Der Binance-P2P-Handel, den ich gestoppt habe, nachdem ein Name nicht übereinstimmte

Ich war bereits mitten in einer Binance-P2P-Bestellung, als mir auffiel, dass das Zahlungskonto nicht ganz mit den Angaben zur Gegenpartei zusammenpasste. Der Betrag stimmte und der Kurs sah ebenfalls in Ordnung aus, also wäre es leicht gewesen, den Namen zu ignorieren und einfach weiterzumachen.
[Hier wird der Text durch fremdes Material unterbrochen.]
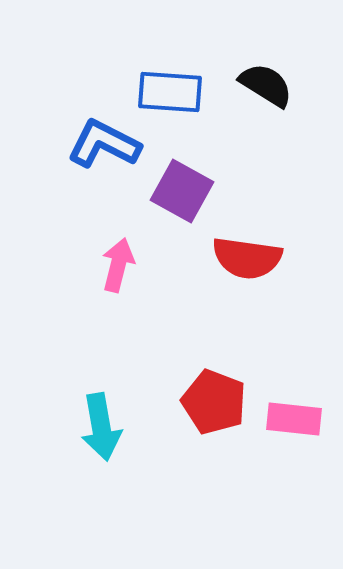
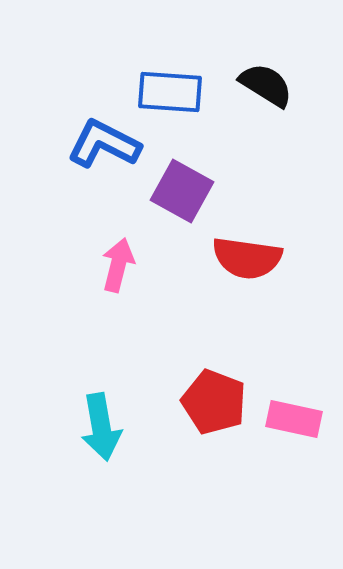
pink rectangle: rotated 6 degrees clockwise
Ich wollte aus einer kleinen Unstimmigkeit kein größeres Problem machen. Binance P2P gibt dem Handel bereits durch KYC, Treuhand (Escrow), den Chat zur Bestellung und die Beschwerde (Appeal) eine feste Struktur. Anstatt eine weitere Zahlungsvereinbarung zu erstellen, habe ich alles an die ursprüngliche Bestellung gebunden und die Details noch einmal überprüft.

Diese Erfahrung hat bei mir einiges verändert:

🔎 Zahlungsdetails zuerst: Ich halte mich nur an die im aktiven Auftrag angezeigten Zahlungsinformationen und improvisiere nicht, nur weil die andere Partei mich dazu auffordert.
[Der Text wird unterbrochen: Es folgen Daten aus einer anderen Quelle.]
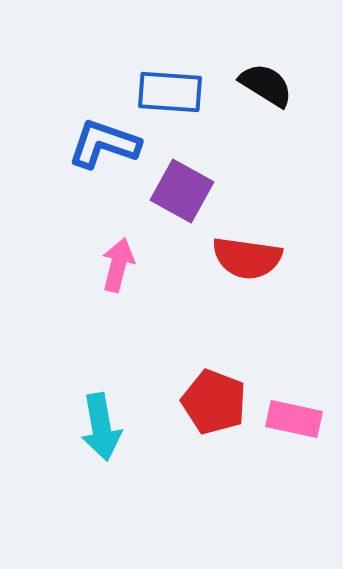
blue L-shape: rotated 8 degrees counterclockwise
🧾 Nachverfolgbarkeit beibehalten: Order-ID, Zahlungsnachweise und der relevante Chat bleiben gespeichert, bis die Transaktion vollständig abgeschlossen ist.

🛑 Anhalten, wenn sich Details ändern: Ein anderes Zahlungskonto, ungewöhnliche Anweisungen oder der Druck, fortzufahren, sind für mich ein ausreichender Grund, zu stoppen und zu klären, bevor irgendetwas freigegeben wird.

Wenn die Zahlung schließlich doch eintrifft, verifiziere ich die tatsächlichen Gelder trotzdem noch über meine eigene Bank oder Wallet, bevor ich Krypto freigebe. Wenn die Abweichung nicht geklärt werden kann, bleibt das Krypto weiterhin in der Treuhand, während Appeal oder der Binance-Support die Situation übernimmt.

Die Erkenntnis war nicht, dass eine Namensabweichung automatisch bedeutet, dass etwas nicht stimmt. Es war: Kleine Unstimmigkeiten verdienen eine Erklärung, bevor Geld und Krypto in entgegengesetzte Richtungen gehen.